This vignette describes how you can use the CohortMethod
package to perform a single new-user cohort study. We will walk through
all the steps needed to perform an exemplar study, and we have selected
the well-studied topic of the effect of coxibs versus non-selective
non-steroidal anti-inflammatory drugs (NSAIDs) on gastrointestinal (GI)
bleeding-related hospitalization. For simplicity, we focus on one coxib
– celecoxib – and one non-selective NSAID – diclofenac.
The first step in running the CohortMethod is extracting
all necessary data from the database server holding the data in the
Observational Medical Outcomes Partnership (OMOP) Common Data Model
(CDM) format.
We need to tell R how to connect to the server where the data are.
CohortMethod uses the DatabaseConnector
package, which provides the createConnectionDetails
function. Type ?createConnectionDetails for the specific
settings required for the various database management systems (DBMS).
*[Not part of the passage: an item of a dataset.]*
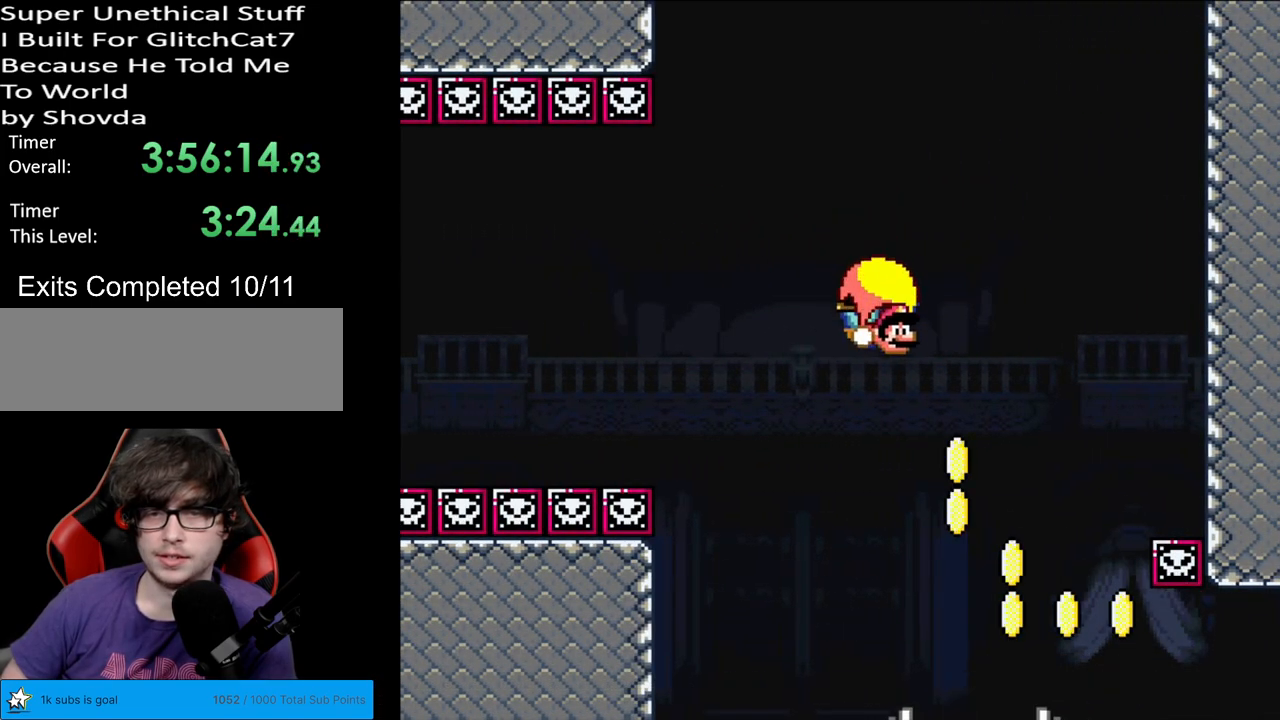
{"buttons": ["Y", "DPAD_LEFT"], "events": [[17, "DPAD_RIGHT", "down"], [383, "DPAD_RIGHT", "up"], [400, "DPAD_LEFT", "down"]]}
For example, one might connect to a PostgreSQL database using this
code:
library(CohortMethod)
connectionDetails <- createConnectionDetails(dbms = "postgresql",
server = "localhost/ohdsi",
user = "joe",
password = "supersecret")
cdmDatabaseSchema <- "my_cdm_data"
cohortDatabaseSchema <- "my_results"
cohortTable <- "my_cohorts"
options(sqlRenderTempEmulationSchema = NULL)The last few lines define the cdmDatabaseSchema,
cohortDatabaseSchema, and cohortTable
variables. We’ll use these later to tell R where the data in CDM format
live, and where we want to write intermediate tables. Note that for
Microsoft SQL Server, databaseschemas need to specify both the database
and the schema, so for example
cdmDatabaseSchema <- "my_cdm_data.dbo". For database
platforms that do not support temp tables, such as Oracle, it is also
necessary to provide a schema where the user has write access that can
be used to emulate temp tables. PostgreSQL supports temp tables, so we
can set options(sqlRenderTempEmulationSchema = NULL) (or
not set the sqlRenderTempEmulationSchema at all.)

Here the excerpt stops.